Nach zehn Jahren trennt sich der SV Wehen Wiesbaden von Sascha Mockenhaupt. Eine Ära endet, die den Verein nachhaltig prägt.
Der SV Wehen Wiesbaden schlägt ein neues Kapitel auf – und verabschiedet zugleich eines seiner prägendsten Gesichter. Nach zehn intensiven Jahren wird der Vertrag von Sascha Mockenhaupt nicht verlängert. Eine Entscheidung, die der Klub nach offenen, vertrauensvollen Gesprächen trifft – und die dennoch spürbar nachhallt.
Der Mann mit der Nummer 4
Sascha Mockenhaupt (*10. September 1991 in Kirchen/Sieg) entwickelte sich über mehrere Stationen zu einer festen Größe im deutschen Profifußball. Er startete bei der JSG Weitefeld, wechselte früh in die Jugend von Bayer 04 Leverkusen und sammelte anschließend Spielpraxis bei der SG 06 Betzdorf.

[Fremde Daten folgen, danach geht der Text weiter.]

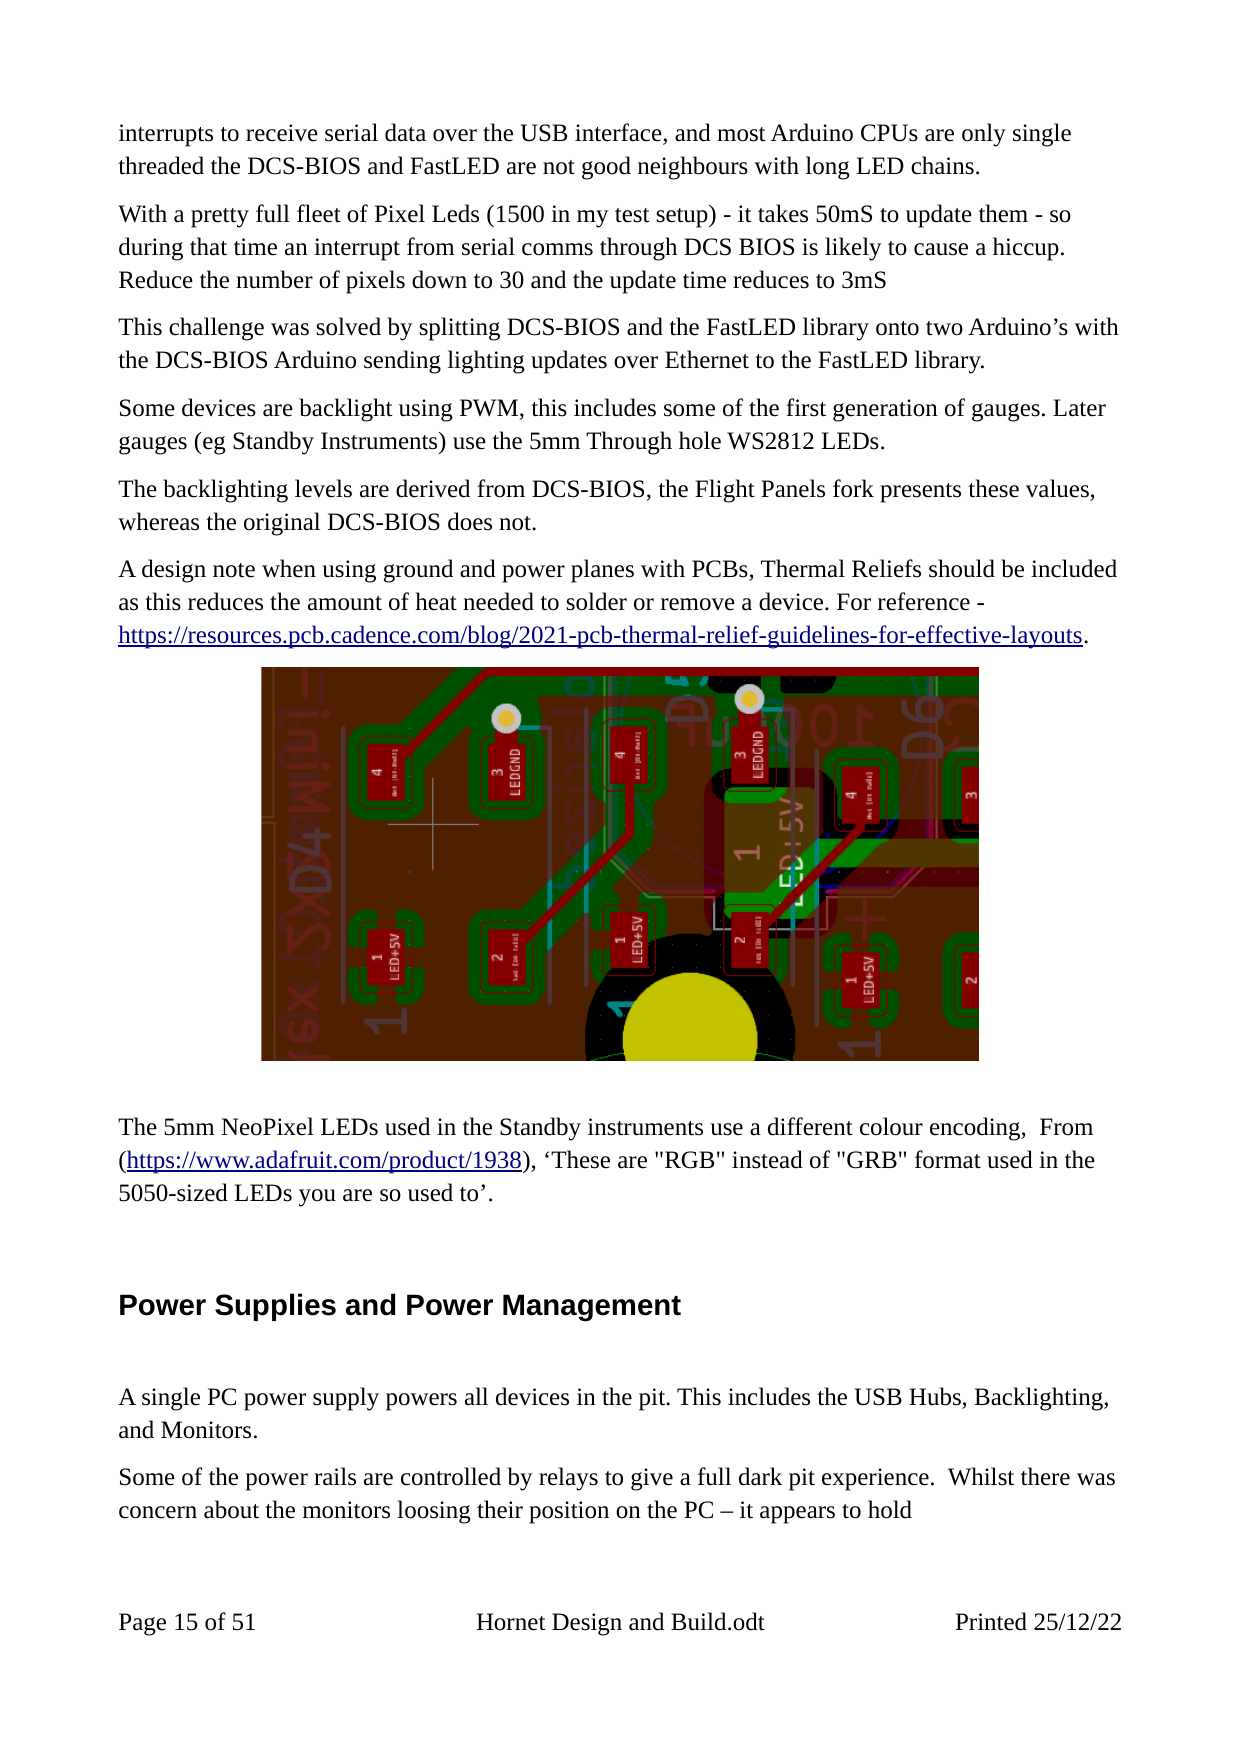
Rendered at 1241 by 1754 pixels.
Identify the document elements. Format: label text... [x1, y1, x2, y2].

2012 schloss er sich der zweiten Mannschaft des 1. FC Kaiserslautern an. Dort arbeitete er sich Schritt für Schritt nach oben und feierte 2014 sein Profidebüt gegen den FSV Frankfurt. Es folgten Stationen beim VfR Aalen und erneut in Kaiserslautern, wo er weitere Erfahrung sammelte.
Ein Auslandsabenteuer führte ihn 2016 zum norwegischen Erstligisten FK Bodø/Glimt. Seit Januar 2017 trägt Mockenhaupt das Trikot des SV Wehen Wiesbaden und prägt dort über Jahre hinweg die Defensive.
Sportgeschäftsführer Uwe Stöver würdigt die Verdienste des Verteidigers deutlich. Mockenhaupt habe den Verein nicht nur stabilisiert, sondern geprägt, geformt, mitgetragen. Er habe Verantwortung übernommen, wenn es schwierig wurde, und Ruhe ausgestrahlt, wenn es hektisch zuging. Genau deshalb wirkt dieser Abschied wie ein Einschnitt – ruhig beschlossen, aber emotional aufgeladen.
Rekordspieler mit Haltung
Als Mockenhaupt 2017 vom norwegischen Klub FK Bodø/Glimt nach Wiesbaden wechselt, beginnt eine Geschichte, die kaum planbar erscheint. Er erarbeitet sich seinen Platz, bleibt konstant, führt die Mannschaft – Woche für Woche.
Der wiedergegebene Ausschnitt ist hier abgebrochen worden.